Hospitals are selling off their lucrative pharmacy operations to pharmamaceutical companies as the government pressures them to adopt zero commission policies on drug sales.
Sales of drugs account for as much as 45% of hospital revenue, but the Chinese government is forcing hospitals to separate their pharmacy units and stop profiteering from them. This week Zheng Yang in China Economic Net reports that Kangmei Pharmaceutical has bought up more than 80 hospital pharmacy trusteeships in areas such as Liaoning and Guangdong. Kangmei has signed contracts to operate the pharmacies for periods of up to 20 years, and will be responsible for the supply of all pharmaceuticals within the hospitals. The deal looks to be very lucrative for Kangmei, with revenue from just nine hospital pharmacies reported to be 1.3 billion yuan in 2013. Kangmei says it expects to make about half a billion yuan per year from each hospital, up from about 100 million yuan that it currently makes in drug sales on average to each hospital. In addition to this added revenue, the company hopes to profit from supply chain efficiencies and also from the pricing power its monopoly will bring.

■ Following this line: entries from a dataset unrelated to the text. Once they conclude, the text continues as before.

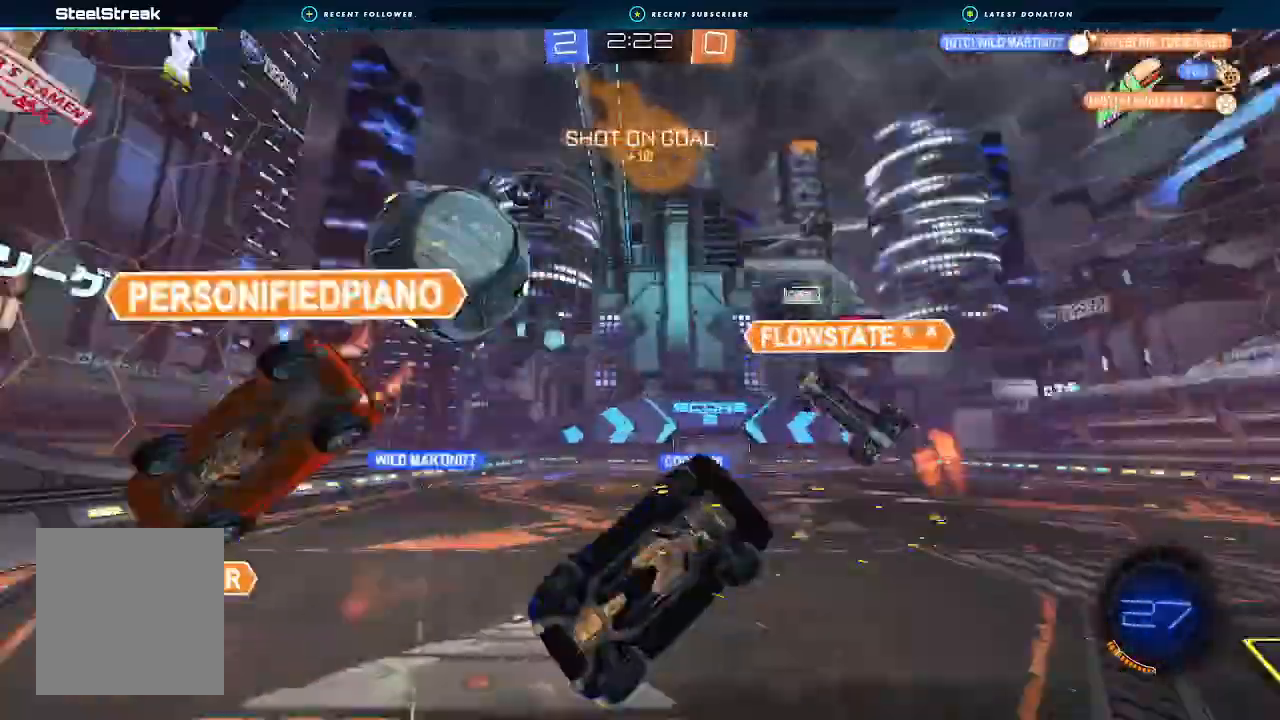
{"dt_ms": 500, "buttons": ["R2"], "left_stick": "center", "right_stick": "center", "events": [[100, "A", "down"], [167, "left_stick", "down-left"], [233, "A", "up"], [233, "L1", "down"], [467, "L1", "up"], [467, "left_stick", "center"]]}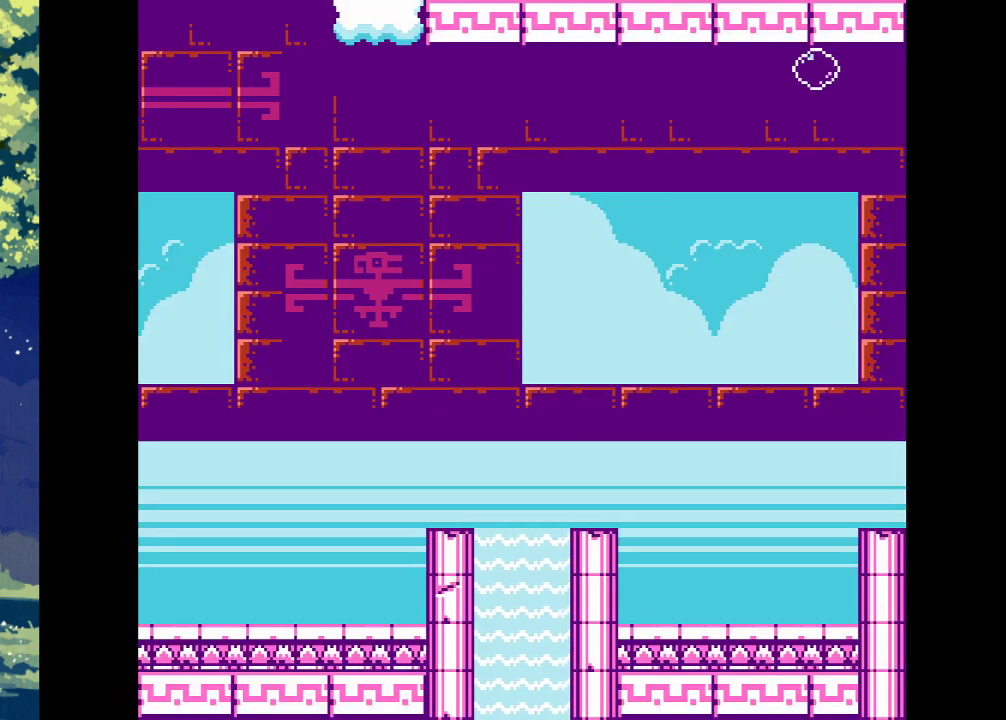
Gameplay with a controller (PlayStation layout); each line is a JSON object with the inputs held at the frame after it. "events" lists button and stick changes between this image and that frame as [ms after this image, input, new state], when the widget could be followed in between. Not read: left_stick right_stick.
{"buttons": ["DPAD_LEFT"], "events": []}
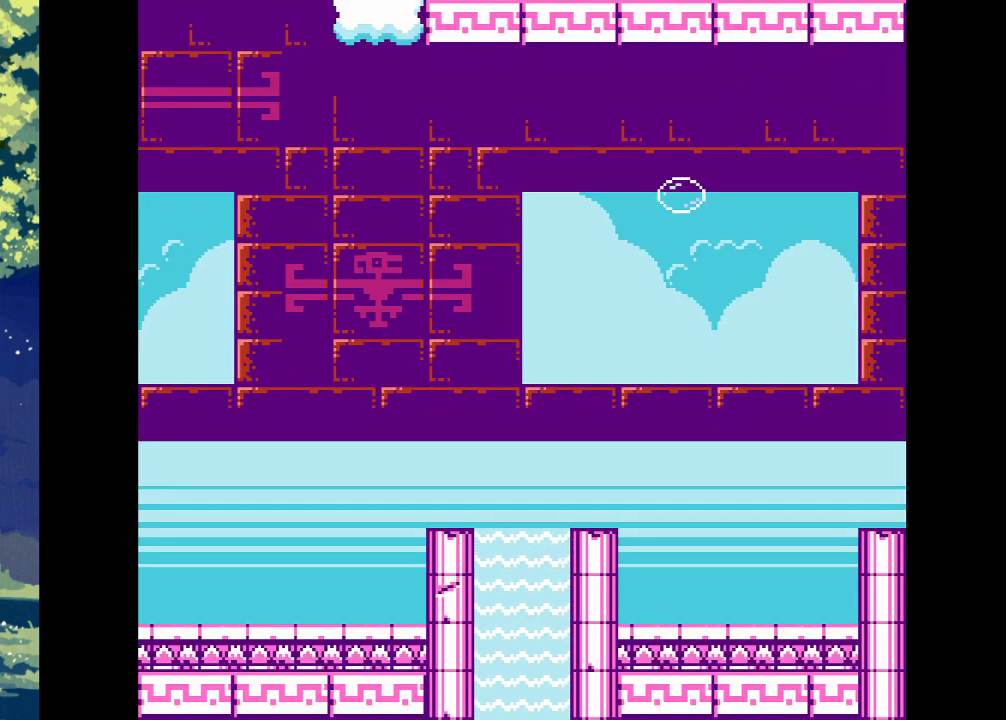
{"buttons": ["DPAD_LEFT"], "events": []}
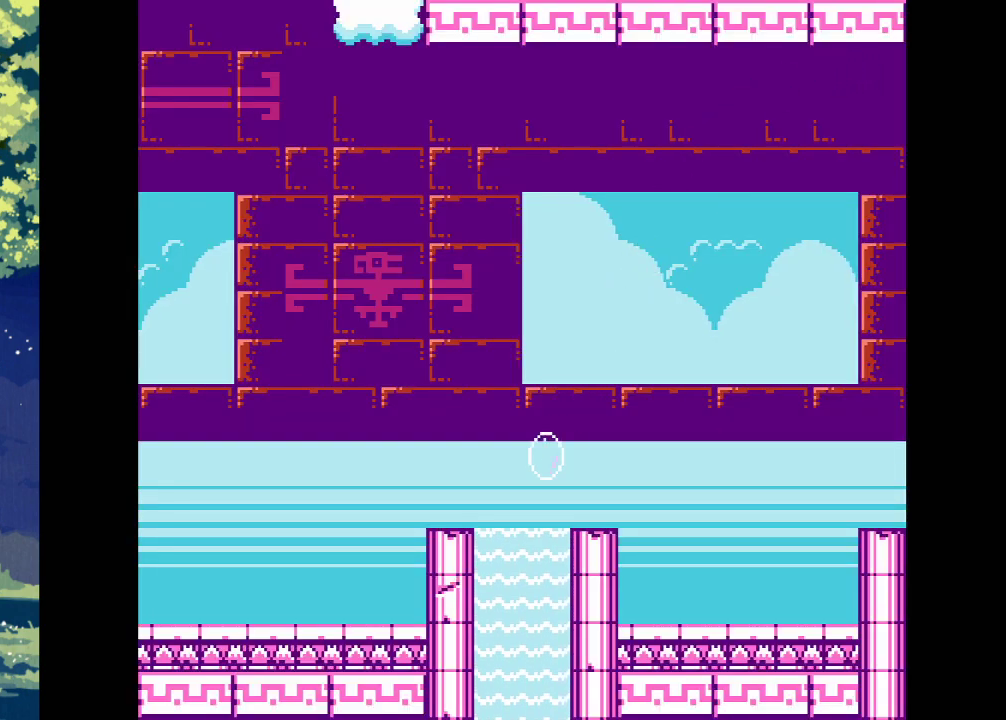
{"buttons": ["DPAD_LEFT"], "events": []}
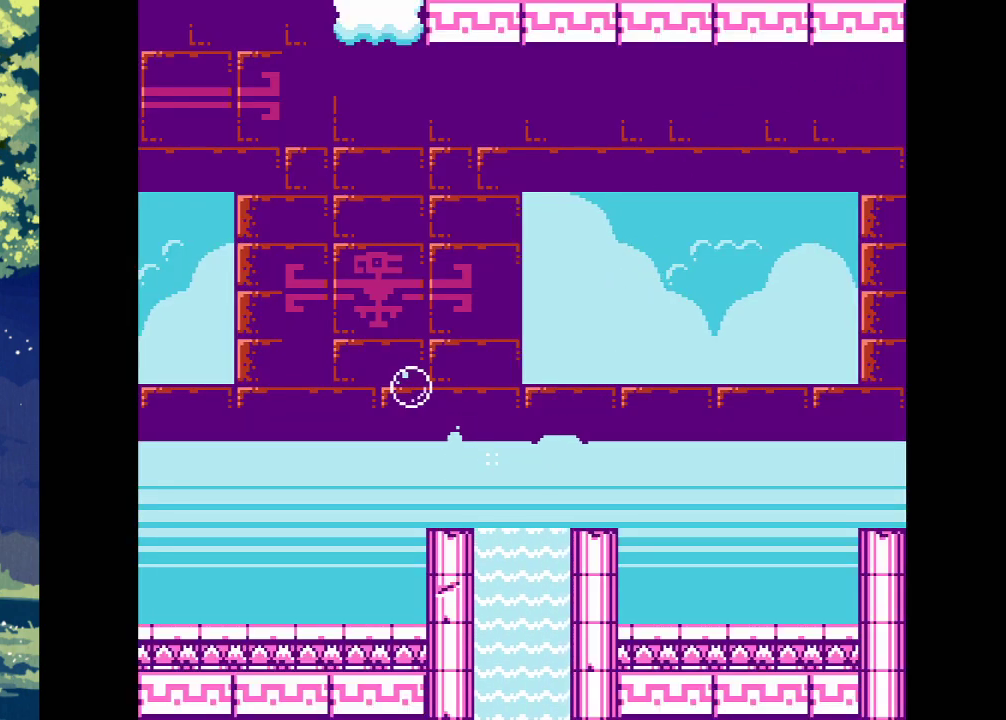
{"buttons": ["DPAD_LEFT"], "events": []}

The report quotes Liao Xinbo, deputy director of the Health Department of Guangdong Province, as saying that the importance of the pharmacy to a hospital is diminishing as policy measures like "zero price difference of medicine" are introduced as part of China's health reforms. Pharmacies will soon become a 'cost' rather than a profit centre for hospitals, he predicts. Hospital pharmacies currently account for 80% of China's pharmaceutical market with a value exceeding 1 trillion yuan.
Analysts say hospitals may enter profit sharing agreements with pharmacy owners, thus defeating the Chinese government's health reform goal of removing hospital profit incentives from prescribing of drugs.